I mean, is this really happening? I wish Bill Hicks was still alive! Aaah, he lives on through those who carry the flame!
But on a more serious note, children don't necessarily understand the consequence of their actions, especially at a technical level. Mind you, plenty of adults don't either, but their acceptance of the terms of conditions of something or other is contingent on their being responsible enough to accept any negative consequences that may come; children are not in that position.
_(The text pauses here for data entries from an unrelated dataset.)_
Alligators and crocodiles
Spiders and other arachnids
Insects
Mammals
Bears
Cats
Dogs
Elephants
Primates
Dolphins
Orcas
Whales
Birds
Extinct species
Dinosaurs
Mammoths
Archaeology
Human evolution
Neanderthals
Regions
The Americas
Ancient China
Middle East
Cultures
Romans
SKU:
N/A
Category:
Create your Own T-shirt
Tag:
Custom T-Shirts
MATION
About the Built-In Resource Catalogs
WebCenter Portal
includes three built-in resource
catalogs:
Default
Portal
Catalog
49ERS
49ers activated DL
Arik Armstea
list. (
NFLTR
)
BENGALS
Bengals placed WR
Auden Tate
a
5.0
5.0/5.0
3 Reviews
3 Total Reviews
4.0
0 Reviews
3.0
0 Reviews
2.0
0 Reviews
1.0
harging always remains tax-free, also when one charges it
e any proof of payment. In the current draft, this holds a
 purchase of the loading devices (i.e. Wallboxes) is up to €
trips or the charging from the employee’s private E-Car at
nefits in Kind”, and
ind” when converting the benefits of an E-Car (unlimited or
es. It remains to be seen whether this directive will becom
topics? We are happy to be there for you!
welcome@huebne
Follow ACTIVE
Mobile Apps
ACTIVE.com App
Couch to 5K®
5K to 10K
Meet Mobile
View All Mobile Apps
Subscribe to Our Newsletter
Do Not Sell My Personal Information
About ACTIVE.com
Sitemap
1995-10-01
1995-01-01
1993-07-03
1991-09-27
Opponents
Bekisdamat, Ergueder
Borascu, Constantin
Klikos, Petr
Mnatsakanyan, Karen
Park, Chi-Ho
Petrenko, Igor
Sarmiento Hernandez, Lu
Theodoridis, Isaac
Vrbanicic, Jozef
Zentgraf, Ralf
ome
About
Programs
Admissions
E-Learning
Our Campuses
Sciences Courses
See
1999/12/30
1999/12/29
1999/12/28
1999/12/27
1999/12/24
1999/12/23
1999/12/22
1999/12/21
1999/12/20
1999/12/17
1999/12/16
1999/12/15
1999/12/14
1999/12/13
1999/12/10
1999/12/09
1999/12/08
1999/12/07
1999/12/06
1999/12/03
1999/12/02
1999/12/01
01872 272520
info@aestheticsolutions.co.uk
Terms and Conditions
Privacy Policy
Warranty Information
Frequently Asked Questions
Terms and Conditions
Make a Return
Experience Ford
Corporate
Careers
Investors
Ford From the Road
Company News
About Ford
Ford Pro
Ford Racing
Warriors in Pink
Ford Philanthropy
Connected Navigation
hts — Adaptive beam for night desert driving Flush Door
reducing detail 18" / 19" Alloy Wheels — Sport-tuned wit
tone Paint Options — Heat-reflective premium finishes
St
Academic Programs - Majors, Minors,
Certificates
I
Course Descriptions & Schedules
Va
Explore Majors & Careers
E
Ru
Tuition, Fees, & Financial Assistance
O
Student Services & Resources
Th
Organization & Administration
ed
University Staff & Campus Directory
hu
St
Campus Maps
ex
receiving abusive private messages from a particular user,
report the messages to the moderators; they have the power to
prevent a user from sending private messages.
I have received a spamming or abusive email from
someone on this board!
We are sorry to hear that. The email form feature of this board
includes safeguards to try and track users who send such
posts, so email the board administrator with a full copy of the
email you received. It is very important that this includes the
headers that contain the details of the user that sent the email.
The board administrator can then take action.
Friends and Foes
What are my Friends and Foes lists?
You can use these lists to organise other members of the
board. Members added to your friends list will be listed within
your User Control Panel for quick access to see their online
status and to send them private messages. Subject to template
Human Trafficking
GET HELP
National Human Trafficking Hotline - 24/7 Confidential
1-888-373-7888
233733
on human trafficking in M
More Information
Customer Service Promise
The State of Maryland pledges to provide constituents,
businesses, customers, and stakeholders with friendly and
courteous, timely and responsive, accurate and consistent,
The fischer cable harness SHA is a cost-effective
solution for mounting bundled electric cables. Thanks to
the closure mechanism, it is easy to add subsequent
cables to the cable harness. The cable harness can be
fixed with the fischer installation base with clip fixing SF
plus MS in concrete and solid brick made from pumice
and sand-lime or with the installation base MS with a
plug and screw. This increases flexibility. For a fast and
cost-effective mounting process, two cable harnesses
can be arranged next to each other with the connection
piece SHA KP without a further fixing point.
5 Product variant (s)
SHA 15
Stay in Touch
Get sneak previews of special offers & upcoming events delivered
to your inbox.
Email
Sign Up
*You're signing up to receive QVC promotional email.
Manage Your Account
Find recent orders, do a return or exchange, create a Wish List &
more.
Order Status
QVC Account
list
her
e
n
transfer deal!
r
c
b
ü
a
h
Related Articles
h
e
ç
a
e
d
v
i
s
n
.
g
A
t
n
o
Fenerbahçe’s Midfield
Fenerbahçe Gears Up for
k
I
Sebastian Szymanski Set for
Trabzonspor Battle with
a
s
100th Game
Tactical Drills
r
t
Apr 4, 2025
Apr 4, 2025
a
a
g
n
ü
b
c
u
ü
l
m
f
A culture that doesn’t have a strong child-protective drive, and a strong drive toward kindness and treading lightly, is likely to disintegrate and eventually destroy the each other and the world.
As evidence I present: the current state of affairs!
#1 "they didn't even bother to change the function names, the selector names, or even the "ONV" class prefix. it's literally all just Onavo code with a different UI."
#2 "the Root Certificate they have users install so that they can access any TLS-encrypted traffic they'd like."
My editorializing - I have been suspicious of Facebook getting the "submarine" treatment (1) but the insane scuminess of #1 above, which essentially is a big fuck you to Apple, pretty well supports the recent view that FB will essentially break any rule that serves to further their own ends.